**GIVEN ENTRIES**

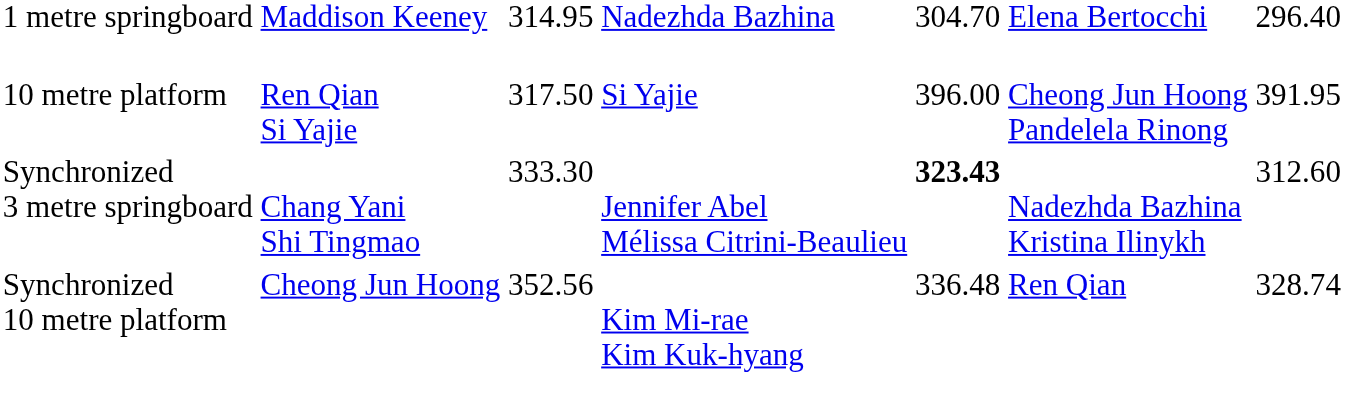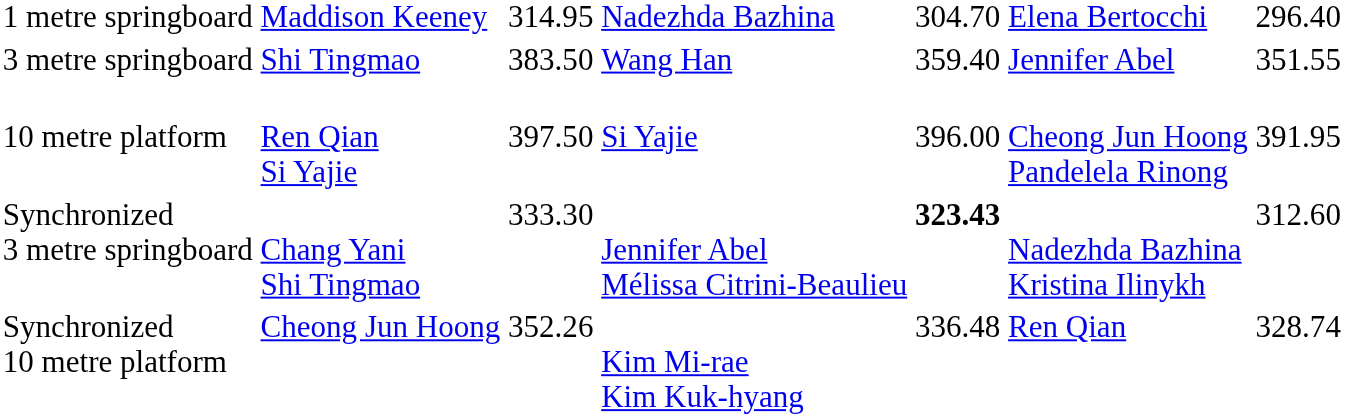+ row: 3 metre springboard | Shi Tingmao | 383.50 | Wang Han | 359.40 | Jennifer Abel | 351.55
10 metre platform | column 3: 317.50 -> 397.50
Synchronized 10 metre platform | column 3: 352.56 -> 352.26
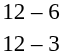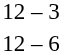rows swapped: 12 – 6 <-> 12 – 3
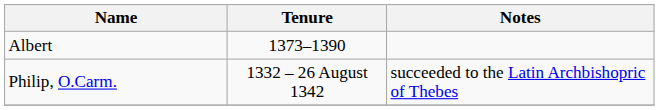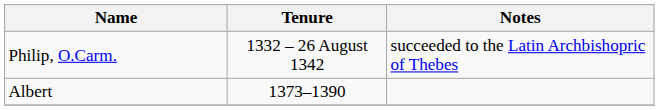rows swapped: Philip, O.Carm. <-> Albert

**GIVEN INSTRUCTION**
Pull out each line of the records that contains the word "column", treating uppercase and lowercase as different.

**EXERCISE ANSWER**
10 metre platform | column 3: 317.50 -> 397.50
Synchronized 10 metre platform | column 3: 352.56 -> 352.26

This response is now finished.